Breaking down a straddle

  • Large trades appeared this week in ES April options
  • Stock has been trading sideways since mid-Feb.
  • Traders interested in direction of price or volatility?

Utility stocks aren’t generally known for their exciting behavior, but there are exceptions to every rule.

Eversource Energy (ES), a utility stock specializing in renewable technologies, may be one of this week’s more interesting storylines—at least for traders tracking options activity.

On Wednesday, with ES shares down roughly 1% in early trading (roughly $58.50-$59), identical prints appeared in the April $60 calls and puts:

Chart 1: Eversource Energy (ES) April options, 4/3/24. Eversource Energy (ES) options chain. Possible large straddle?

Source: Power E*TRADE (For illustration purposes. Not a recommendation.)

While these positions may be unrelated, the fact that 1,629-contract trades occurred in both options at the same time means there’s a chance they could be connected. One possibility: A trader was opening a “straddle,” a non-directional options spread. A long straddle (buying a call and put with the same strike price and expiration) can make money regardless of whether the stock moves higher or lower. A short straddle (selling both options) can also make money if the stock rises or falls—as long as the move isn’t too big.

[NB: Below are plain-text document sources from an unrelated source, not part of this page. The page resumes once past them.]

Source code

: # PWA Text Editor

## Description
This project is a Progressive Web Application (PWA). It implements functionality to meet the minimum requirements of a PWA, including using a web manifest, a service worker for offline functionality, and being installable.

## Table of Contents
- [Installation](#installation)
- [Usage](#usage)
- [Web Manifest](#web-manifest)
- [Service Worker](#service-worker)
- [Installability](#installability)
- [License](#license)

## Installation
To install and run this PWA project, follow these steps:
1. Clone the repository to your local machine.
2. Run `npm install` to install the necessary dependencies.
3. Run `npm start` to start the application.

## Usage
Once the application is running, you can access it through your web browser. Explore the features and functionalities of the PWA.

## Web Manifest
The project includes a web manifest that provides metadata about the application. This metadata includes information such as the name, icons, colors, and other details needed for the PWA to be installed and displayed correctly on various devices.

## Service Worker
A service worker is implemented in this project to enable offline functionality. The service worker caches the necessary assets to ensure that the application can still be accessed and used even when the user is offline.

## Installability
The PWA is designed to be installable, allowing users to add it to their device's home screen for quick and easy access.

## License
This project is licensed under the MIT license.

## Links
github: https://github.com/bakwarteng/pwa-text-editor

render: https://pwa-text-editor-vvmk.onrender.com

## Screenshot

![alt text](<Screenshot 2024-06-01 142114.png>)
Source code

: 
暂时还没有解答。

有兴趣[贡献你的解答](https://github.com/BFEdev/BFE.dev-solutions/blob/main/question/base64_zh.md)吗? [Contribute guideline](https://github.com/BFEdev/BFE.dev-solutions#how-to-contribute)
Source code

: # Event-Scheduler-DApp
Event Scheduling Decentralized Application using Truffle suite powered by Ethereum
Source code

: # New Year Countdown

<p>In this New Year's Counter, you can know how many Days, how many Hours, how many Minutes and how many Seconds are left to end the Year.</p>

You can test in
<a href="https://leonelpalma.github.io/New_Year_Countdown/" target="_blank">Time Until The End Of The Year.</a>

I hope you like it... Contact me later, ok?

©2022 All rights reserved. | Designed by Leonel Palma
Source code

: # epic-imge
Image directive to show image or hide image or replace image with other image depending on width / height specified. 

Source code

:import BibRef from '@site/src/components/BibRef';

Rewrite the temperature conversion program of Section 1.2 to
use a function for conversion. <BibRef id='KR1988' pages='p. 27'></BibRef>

In other words, straddles may be neutral about price direction, but they aren’t neutral about volatility. A long straddle benefits from bigger price moves (more volatility), while a short straddle benefits from smaller price moves (low or decreasing volatility). In a long straddle, the call can make money if the stock rallies while the put can make money if the stock falls. But for the position to profit, the move has to be big enough to offset the total cost of both options:

Chart 2: Long straddle profit-loss profile. Options straddle risk-reward profile. More volatility, more potential profit.

Source: Power E*TRADE (For illustration purposes. Not a recommendation.)

On Wednesday morning, for example, the April $60 straddle was trading around 2.50 ($250). That means ES would need to be above $62.50 or below $57.50 (the strike price, plus or minus the cost of the options) at expiration for the long straddle to generate any profit. Risk is limited, since the trader can’t lose more than the money spent on the options (in this case, around $407,250 for a 1,629-contract straddle). The potential profit is limited only by how much the stock rises or falls by expiration.

The short straddle inverts this risk-reward profile: Potential profits are capped, while potential losses are not:

Chart 3: Short straddle profit-loss profile. Options straddle risk-reward profile. Less volatility, more potential profit.

Source: Power E*TRADE (For illustration purposes. Not a recommendation.)

For instance, a trader who sold a 1,629-contract April $60 straddle on Wednesday would have immediately collected the $407,250 in premium, and would be able to keep all of it at expiration if the stock closed exactly at $60, in which case both options would expire worthless. (The trader may, of course, exit the position sooner.) The position has the potential to generate at least some profit as long as the stock is between $57.50-$62.50 at expiration. The further outside this zone the stock price moves, the larger the loss.

Eversource has been in a choppy consolidation since mid-February. On Thursday morning, the stock was trading around $59, and if the stock closed at that price on April 19, the $60 call would expire worthless, and the $60 put would be worth $1, so the short straddle trader’s net profit would be 1.50 (2.50-1.00), or $244,350 on a 1,629-contract position:

Chart 4: Eversource Energy (ES), 10/25/23–4/4/24. Eversource Energy (ES) price chart. Straddle profit and loss zones

Source: Power E*TRADE (For illustration purposes. Not a recommendation.)

Any move above $62.50 or below $57.50 begins triggering losses for the short straddle and potential profits for the long straddle.

But it’s also possible Wednesday’s trades didn’t represent a straddle. They could have been a large “synthetic” position, which is very much a directional trade. A long synthetic mimics a long stock position by combining a long call and short put with the same strike price and expiration, while a short synthetic mimics a short stock position by combining a long put and a short call.

Regardless of which position Wednesday’s trades represented, it appears a large trader could be expecting something from ES over the next 10 trading days—either a big jump, or perhaps a quiet, uneventful stroll into expiration.

Today’s numbers include (all times ET): Employment Report (8:30 a.m.).

Today’s earnings include: Ermenegildo Zegna (ZGN).